Esoteric Antenna 2015
Time-warp blast from Oxford thrill-seekers getting in the loop of a wave and a particle.
Hints have been there all the way, even covers-wise: a submarine on this band’s 2012’s debut "Diving Bell" and an antenna on its next year’s successor "The Weight Of The World" clearly demonstrated the musicians’ preoccupation with waves – water and aerial. Nothing, still, hinted at the Oxfordians’ desire to revive the ideas harking back to 2002, when singing guitarist Joff Winks, bassist Brad Waissman and keyboard player Matt Baber were part of ANTIQUE SEEKING NUNS. But if the seeds of the dystopian tale, told in the CD booklet now, were sown early on, it took a more mature approach from the ensemble to flesh it out in sounds – lush enough to span across two discs – although to what extent music and lyrics reflect the story is a totally different question.

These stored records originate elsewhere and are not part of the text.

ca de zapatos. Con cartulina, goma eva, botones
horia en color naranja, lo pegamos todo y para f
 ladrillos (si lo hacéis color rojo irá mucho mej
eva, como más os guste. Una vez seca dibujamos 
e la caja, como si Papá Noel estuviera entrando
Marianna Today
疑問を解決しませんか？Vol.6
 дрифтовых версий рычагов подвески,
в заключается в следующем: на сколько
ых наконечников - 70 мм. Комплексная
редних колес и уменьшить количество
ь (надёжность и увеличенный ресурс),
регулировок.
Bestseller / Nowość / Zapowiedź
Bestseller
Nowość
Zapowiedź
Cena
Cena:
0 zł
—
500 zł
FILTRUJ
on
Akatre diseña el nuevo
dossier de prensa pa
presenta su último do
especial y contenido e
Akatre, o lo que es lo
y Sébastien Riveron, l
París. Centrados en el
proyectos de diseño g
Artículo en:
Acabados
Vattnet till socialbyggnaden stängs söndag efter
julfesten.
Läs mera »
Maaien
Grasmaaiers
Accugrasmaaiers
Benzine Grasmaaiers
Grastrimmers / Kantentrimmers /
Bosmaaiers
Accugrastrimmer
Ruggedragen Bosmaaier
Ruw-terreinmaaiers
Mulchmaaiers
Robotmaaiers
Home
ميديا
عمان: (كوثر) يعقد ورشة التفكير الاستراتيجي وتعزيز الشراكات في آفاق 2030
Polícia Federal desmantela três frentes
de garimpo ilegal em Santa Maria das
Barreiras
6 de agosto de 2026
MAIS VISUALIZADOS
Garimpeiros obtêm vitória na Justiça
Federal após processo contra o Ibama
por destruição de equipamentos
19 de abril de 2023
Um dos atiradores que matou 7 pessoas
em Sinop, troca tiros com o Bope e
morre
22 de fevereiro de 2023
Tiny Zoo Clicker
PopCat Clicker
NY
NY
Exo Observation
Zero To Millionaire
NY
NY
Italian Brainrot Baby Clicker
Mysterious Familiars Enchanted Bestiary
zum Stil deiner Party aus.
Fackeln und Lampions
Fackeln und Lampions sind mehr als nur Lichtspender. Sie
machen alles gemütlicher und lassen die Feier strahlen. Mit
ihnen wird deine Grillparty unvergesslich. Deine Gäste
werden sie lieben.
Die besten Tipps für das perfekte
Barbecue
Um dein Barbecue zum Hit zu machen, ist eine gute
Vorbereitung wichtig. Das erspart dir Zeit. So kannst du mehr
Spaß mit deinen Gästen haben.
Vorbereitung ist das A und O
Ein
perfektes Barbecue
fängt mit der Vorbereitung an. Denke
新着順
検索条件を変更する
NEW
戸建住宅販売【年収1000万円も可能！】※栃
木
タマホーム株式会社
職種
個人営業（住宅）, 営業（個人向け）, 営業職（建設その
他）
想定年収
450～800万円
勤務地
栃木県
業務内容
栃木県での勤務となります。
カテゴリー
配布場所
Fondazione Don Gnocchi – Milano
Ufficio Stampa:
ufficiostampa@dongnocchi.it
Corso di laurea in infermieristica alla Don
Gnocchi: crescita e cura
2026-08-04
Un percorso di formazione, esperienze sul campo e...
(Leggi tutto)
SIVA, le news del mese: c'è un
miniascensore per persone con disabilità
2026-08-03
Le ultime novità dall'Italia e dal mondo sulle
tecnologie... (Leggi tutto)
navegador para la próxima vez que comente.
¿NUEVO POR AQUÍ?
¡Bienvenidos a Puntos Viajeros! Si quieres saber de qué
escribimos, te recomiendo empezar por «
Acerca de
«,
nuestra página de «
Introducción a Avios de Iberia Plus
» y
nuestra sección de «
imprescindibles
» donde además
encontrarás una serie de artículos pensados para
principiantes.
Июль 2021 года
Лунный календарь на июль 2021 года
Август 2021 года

With a certain complementation in place, here’s a wide canvas for the quintet to paint on, and they do it unhurriedly, “Desolation Song” flowing in softly, if showing the funky signs of anxiety under its envelope of a melody, before the acoustic layer in “Drastic Attic” introduces a folk motif to the proceedings. When vibes sprinkle the punchy interplay on “Chat Show” and the falsetto-formed “Out Of Mind,” desperation turns sweet which sharpens the piece’s message, but the riffs leading into “Theft” make room for a piano and synthesizers only to regain control and up the rage. In its turn, the vocal-less “Cat Factory” overlaps mellifluously from art-rock into fusion, as its bottom end ebbs throughout the cut, while “On The Beach” floats on an organ solo offering a pre-storm calm, yet “End Of The Line” loses the impetus in its epic approach until a slider picks up the slack.
The scope’s not the problem here, as the even longer “Spanning The Eternal Abyss” proves by deepening the tune’s dynamics and pouring some idiosyncrasy, lace and, yes, radio waves in, whereas “Bubble Trouble” gets high on vibraphone’s ripple – jazzily riveting. And the finale, “Settle Down,” is living up to its title without, for once, following the story’s return to its beginning. As a result, there’s a light in the end of the tunnel, and it’s beautiful: thus, the HUM is impossible to ignore anymore.